Disclaimer: The opinions expressed here are for general informational purposes only and are not intended to provide specific advice or recommendations for any specific security or investment product. You should never invest money that you cannot afford to lose. Before trading using complex financial products, please ensure to understand the risks involved. Past performance is no guarantee of future results.
Every financial market goes through different cycles, commonly known as bear and bull markets. A bull market is characterized as an uptrend with higher highs and higher lows, while a bear market trends down with lower highs and lower lows. Investors enjoy the profitable periods of a bull market, but often assume bear markets are bad. This doesn’t have to be the case though. We’ll show you the perks of a bearish market.
Shorting is now an option
Shorting is the act of borrowing an asset to sell it at its current price and buying back at a later date. In other words, selling now and buying later allows investors to profit from price drops. For example, let’s imagine shorting 1 BTC at $40,000 and closing the position at $30,000, this nets us $10,000, the difference between the initial and the current price ($40,000-$30,000).
Nobody ever complained about bull markets, where trend following or long-biased trading strategies reign supreme. However, a ranging or bearish market unlocks other categories of strategies, like gridbots and long-short bots. By trading both uptrends and downtrends, we can theoretically double the potential returns a strategy can generate.

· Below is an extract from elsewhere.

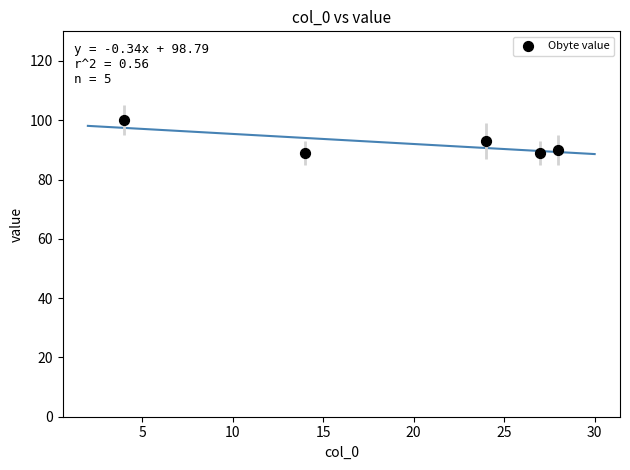

What is the range of Y values (max minus min)?

11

One of the most famous examples of shorting is from Michael Burry, a hedge fund manager who bet heavily and successfully predicted the market crash of 2008. His story was later popularized in the movie The Big Short.
From dollar-cost averaging to riches
A bull market can be thought of as a “take profit” market. The highest returns achieved are from investors who bought an asset during a bear market and sold it during a bull. This strategy becomes obvious when we take a look at Bitcoin’s historic prices.
The period between 2018 to the end of 2020 is considered a bear market by many. We can see a downward trend and a failure to break the all-time high set in 2017. During this period, Bitcoin dropped to around $3,000. Any investor who bought at this level would be looking at an approximate 20x return on their investment if they sold just 2 years later. This is a best-case scenario though, and not realistic for the average investor. Let’s take another approach. Assuming an investor dollar cost averaged (DCA) by buying Bitcoin at the end of every quarter starting in 2018 until 2021. We get the following entries:
|31 March 2018||$6900|
|30 June 2018||$5900|
|30 September 2018||$6600|
|31 December 2018||$3800|
|31 March 2019||$4100|
|30 June 2019||$11900|
|30 September 2019||$8200|
|31 December 2019||$7300|
|31 March 2020||$6500|
|30 June 2020||$9200|
|30 September 2020||$10800|
|31 December 2020||$19700|
If we calculate the average cost (purchase prices divided by the number of buys), we get an $8400 entry. Comparing this value with the $69,000 high reached in 2021, we get an 8x return. So while the return was lower, it took no effort to execute.
Accumulate crypto or fiat?
With cryptocurrency, traders are usually split between Coin-Margined Futures or those who prefer Spot and Stablecoin-Margined Futures. For context, Coin-Margined Futures are paid in the base currency, so a winning BTC/USD trade will increase your BTC holdings. Imagine accumulating more BTC while it went from 10k to 60k. On the other hand, Stablecoin-Margined Futures and Spot rewards are paid in the quote currency. A winning BTC/USDT trade in this case will result in more USDT. You may find these are more useful in bear markets, where preserving wealth is crucial. As an investor, the decision to accumulate coins vs. stablecoins will also be influenced by your long-term outlook on each project.
|Collateral doesn’t appreciate in $ value||Collateral may appreciate in $ value|
|Higher trading volume||Lower trading volume|
|High number of trading pairs||Low number of trading pairs|
What should I do?
There’s no right answer to which approach is best. Risk aversion and confidence in the projects you invest in must be considered, and differ between everyone. Let’s consider the traditional equities market for a moment. There are those whose investing method relies on picking stocks from companies they believe will experience growth, while there are others who trade solely based on predictions stemming from their technical analysis. Are you willing to spend the time required to daytrade? If not, options such as trading bots and dollar cost averaging exist. The final choice is up to you.